GIVEN EXERCISE >> Please reproduce, word for word, the part of the carbon passage below that opens with the words containing "It sits right" and closes with "named after coal.".

QUOTED TEXT >>
· · ·

1. It’s the “duct tape of life.”
It’s in every living thing, and in quite a few dead ones. “Water may be the solvent of the universe,” writes Natalie Angier in her classic introduction to science, The Canon, “but carbon is the duct tape of life.” Not only is carbon duct tape, it’s one hell of a duct tape. It binds atoms to one another, forming humans, animals, plants and rocks. If we play around with it, we can coax it into plastics, paints, and all kinds of chemicals.
2. It’s one of the most abundant elements in the universe.
It sits right at the top of the periodic table, wedged in between boron and nitrogen. Atomic number 6, chemical sign C. Six protons, six neutrons, six electrons. It is the fourth most abundant element in the universe after hydrogen, helium, and oxygen, and 15th in the Earth’s crust. While its older cousins hydrogen and helium are believed to have been formed during the tumult of the Big Bang, carbon is thought to stem from a buildup of alpha particles in supernova explosions, a process called supernova nucleosynthesis.
3. It’s named after coal.
While humans have known carbon as coal and—after burning—soot for thousands of years, it was Antoine Lavoisier who, in 1772, showed that it was in fact a unique chemical entity. Lavoisier used an instrument that focused the Sun’s rays using lenses which had a diameter of about four feet. He used the apparatus, called a solar furnace, to burn a diamond in a glass jar. By analyzing the residue found in the jar, he was able to show that diamond was comprised solely of carbon. Lavoisier first listed it as an element in his textbook Traité ?lémentaire de Chimie, published in 1789. The name carbon derives from the French charbon, or coal.
4. It loves to bond.
It can form four bonds, which it does with many other elements, creating hundreds of thousands of compounds, some of which we use daily. (Plastics! Drugs! Gasoline!) More importantly, those bonds are both strong and flexible.
5. Nearly 20 percent of your body is carbon.
May Nyman, a professor of inorganic chemistry at Oregon State University in Corvallis, Oregon tells Mental Floss that carbon has an almost unbelievable range. “It makes up all life forms, and in the number of substances it makes, the fats, the sugars, there is a huge diversity,” she says. It forms chains and rings, in a process chemists call catenation. Every living thing is built on a backbone of carbon (with nitrogen, hydrogen, oxygen, and other elements). So animals, plants, every living cell, and of course humans are a product of catenation. Our bodies are 18.5 percent carbon, by weight. And yet it can be inorganic as well, Nyman says. It teams up with oxygen and other substances to form large parts of the inanimate world, like rocks and minerals.
6. We discovered two new forms of it only recently.

· · ·

INFORMATION SHOWN >>
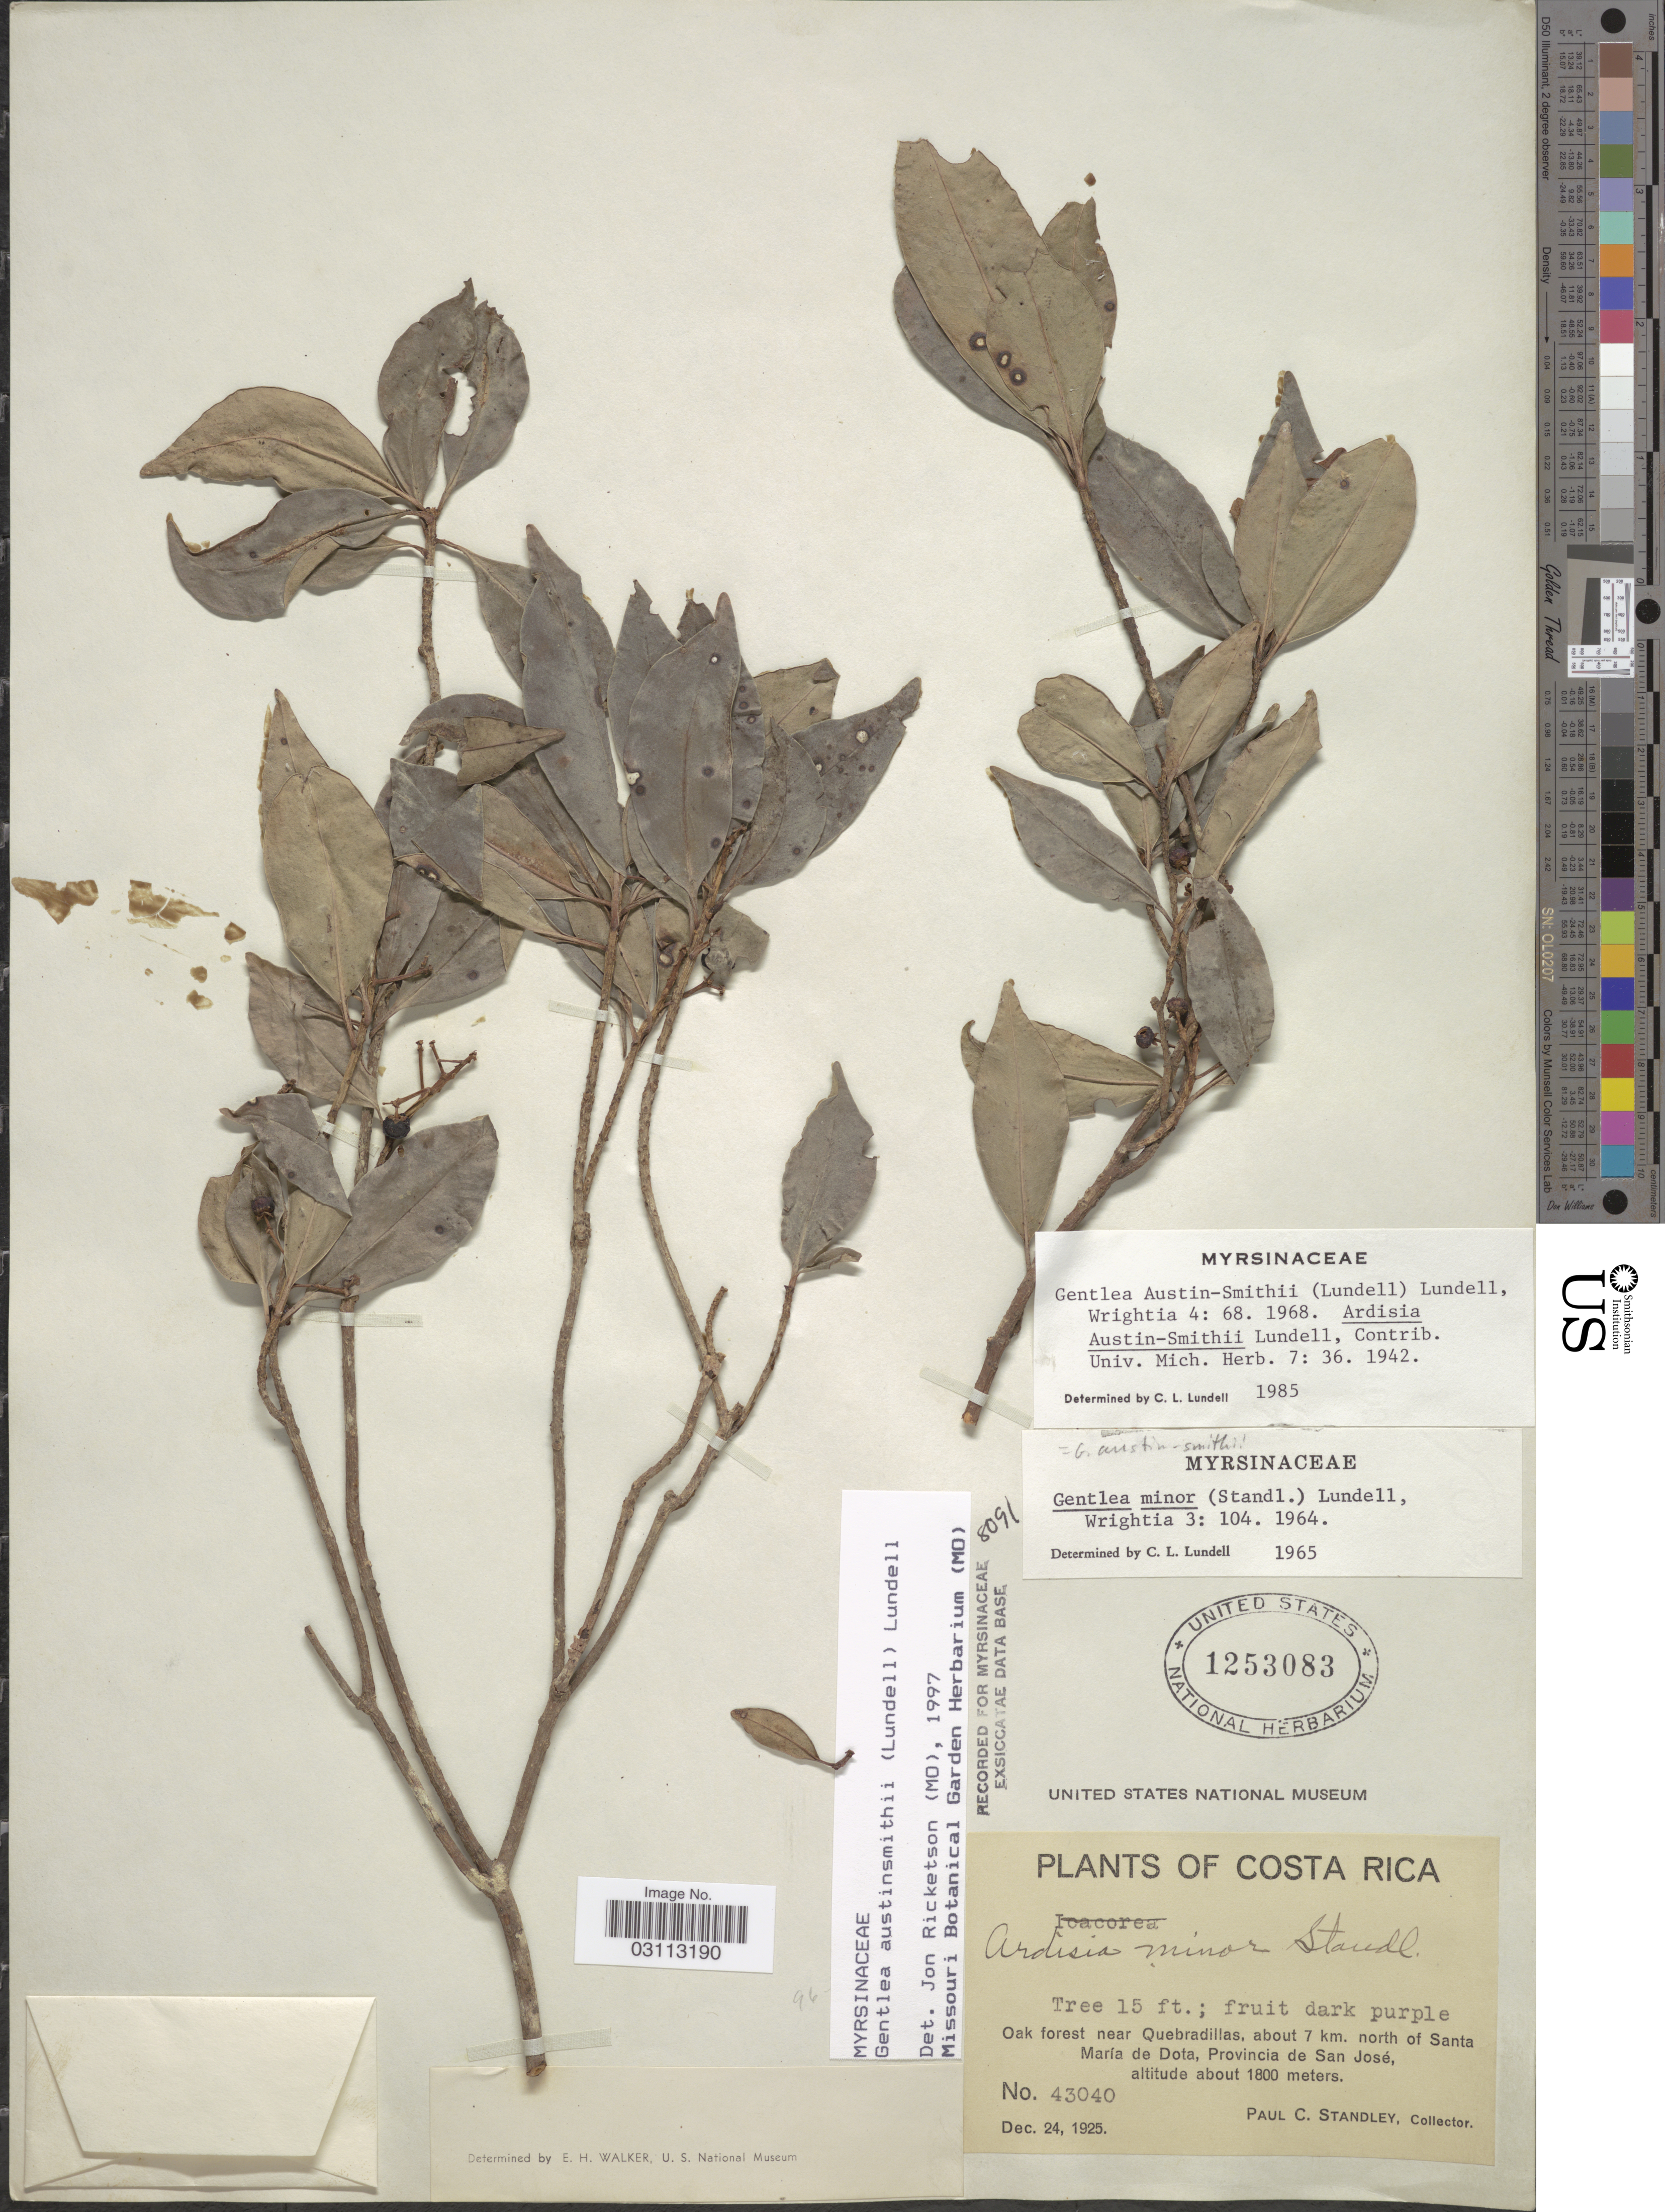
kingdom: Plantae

· · ·

RESPONSE >>
It sits right at the top of the periodic table, wedged in between boron and nitrogen. Atomic number 6, chemical sign C. Six protons, six neutrons, six electrons. It is the fourth most abundant element in the universe after hydrogen, helium, and oxygen, and 15th in the Earth’s crust. While its older cousins hydrogen and helium are believed to have been formed during the tumult of the Big Bang, carbon is thought to stem from a buildup of alpha particles in supernova explosions, a process called supernova nucleosynthesis.
3. It’s named after coal.